The watchdog group Human Rights Watch also said Thursday that security forces tied to Gbagbo had "disappeared" many political opponents and their backers, citing eyewitness reports from pro-Ouattara neighborhoods in Abidjan, the nation's largest city.

The group said that, since December 16, Gbagbo forces have dragged people away in nightly raids -- many of whom remain missing, with relatives unaware of where they are or if they are alive. Some witnesses reported seeing dead bodies, riddled with bullet holes.

Kang said Gbagbo has a "monopolization of many means of communication, including state television and radio, by those loyal to Mr. Gbagbo" and had banned foreign TV and radio broadcasters regarded as pro-Ouattara.

"Particularly alarming is the use of the national 'Radio and Television Ivoirienne' and some private newspapers to incite hatred and violence among the population and to disseminate false and inflammatory information against the United Nations. Incitement to hatred and violence are not permissible under international law. Indeed, such incitements can be punishable under international criminal law," she said.

While many nations and world bodies recognized Ouattara as Ivory Coast's rightful leader weeks ago, international pressure has increased significantly in recent days.

On Wednesday, a U.N. credentialing commission added pressure by approving a diplomatic maneuver that would further isolate the government of Gbagbo. The commission agreed to back a new ambassador to the body appointed by Ouattara.

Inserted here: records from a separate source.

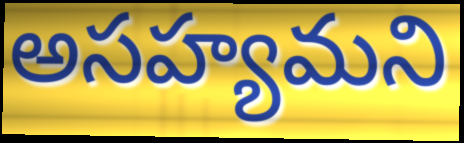
అసహ్యమని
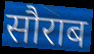
सौराब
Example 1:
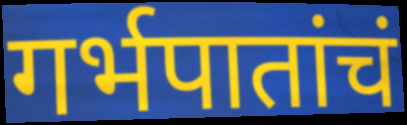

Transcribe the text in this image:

गर्भपातांचं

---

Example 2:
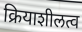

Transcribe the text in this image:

क्रियाशीलत्व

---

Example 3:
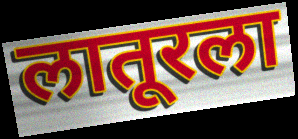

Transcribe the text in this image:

लातूरला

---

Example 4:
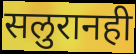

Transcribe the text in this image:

सलुरानही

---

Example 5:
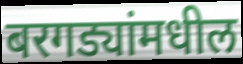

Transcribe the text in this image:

बरगड्यांमधील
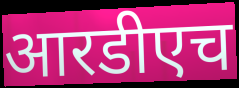
आरडीएच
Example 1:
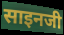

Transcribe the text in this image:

साइनजी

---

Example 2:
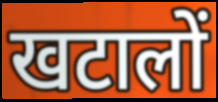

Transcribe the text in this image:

खटालों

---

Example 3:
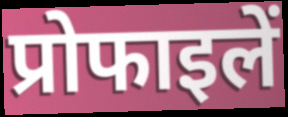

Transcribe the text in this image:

प्रोफाइलें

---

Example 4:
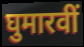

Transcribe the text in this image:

घुमारवीं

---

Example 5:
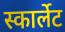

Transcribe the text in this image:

स्कार्लेट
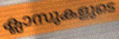
ക്ലാസുകളുടെ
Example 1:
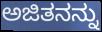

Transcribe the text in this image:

ಅಜಿತನನ್ನು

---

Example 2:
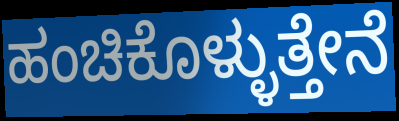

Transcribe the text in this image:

ಹಂಚಿಕೊಳ್ಳುತ್ತೇನೆ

U.S. State Department spokesman P.J. Crowley on the same day said that the United States and other countries were discussing with African nations the possibility of augmenting the existing U.N. force in the Ivory Coast.

However, he said it was unclear what a U.S. contribution could look like, whether it be forces of logistical support or something more indirect. Right now, these are just ideas, Crowley said.

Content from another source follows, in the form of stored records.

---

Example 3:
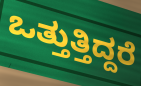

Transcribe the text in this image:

ಒತ್ತುತ್ತಿದ್ದರೆ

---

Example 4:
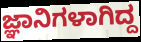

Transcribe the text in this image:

ಜ್ಞಾನಿಗಳಾಗಿದ್ದ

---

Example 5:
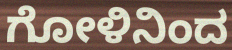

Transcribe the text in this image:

ಗೋಳಿನಿಂದ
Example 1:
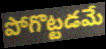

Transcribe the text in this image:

పోగొట్టడమే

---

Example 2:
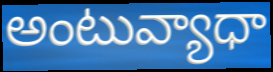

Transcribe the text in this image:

అంటువ్యాధా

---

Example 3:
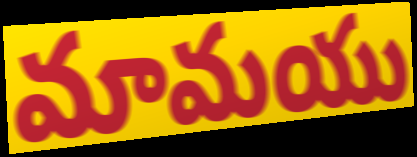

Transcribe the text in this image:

మామయు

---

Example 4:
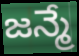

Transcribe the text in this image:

జన్మే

The World Bank on Wednesday said it has halted lending and disbursing funds to the Ivory Coast and that the agency's office in the West African country has been closed.

The agency said it and the African Development Bank have backed the African Union and the Economic Community of West African States "in sending the message to Gbagbo that he lost the elections and he needs to step down."

"A peaceful and rapid resolution is critical" for Ivorians and the region, the bank said.